Exactly as written, retype the listing below, omitting the pictures.

*Data excerpt*
======

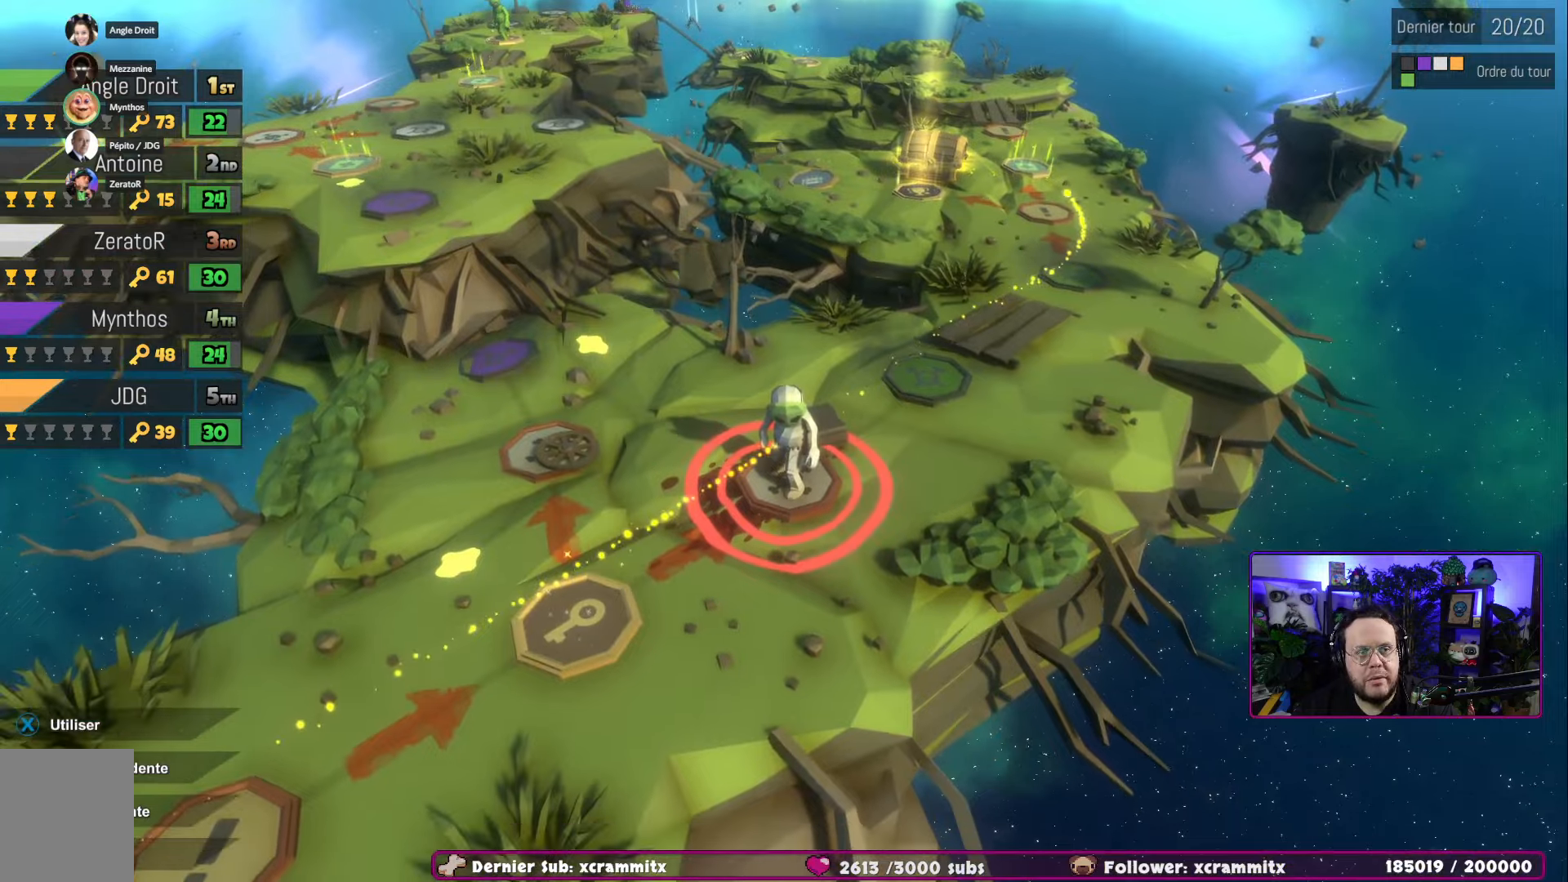
Gameplay with a controller (Xbox layout); each line is a JSON object with the inputs held at the frame after it. "events" lists button and stick changes between this image and that frame as [ms after this image, input, new state], when the widget could be followed in between.
{"buttons": [], "left_stick": "center", "right_stick": "center"}
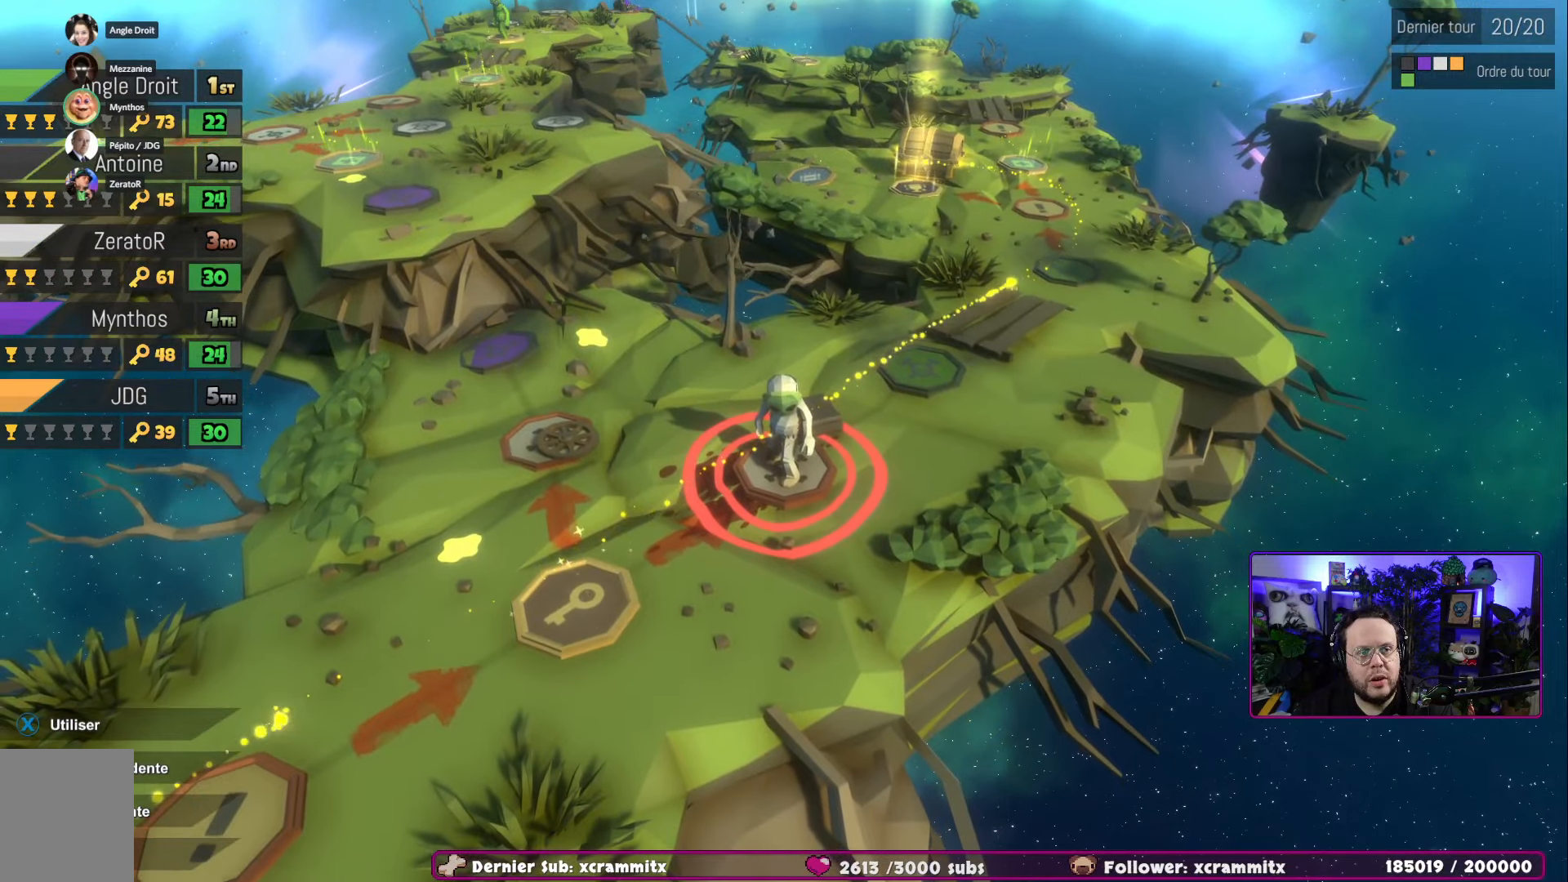
{"buttons": [], "left_stick": "center", "right_stick": "center", "events": []}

======

*Output*
Gameplay with a controller (Xbox layout); each line is a JSON object with the inputs held at the frame after it. "events" lists button and stick changes between this image and that frame as [ms after this image, input, new state], when the widget could be followed in between.
{"buttons": [], "left_stick": "center", "right_stick": "center"}
{"buttons": [], "left_stick": "center", "right_stick": "center", "events": []}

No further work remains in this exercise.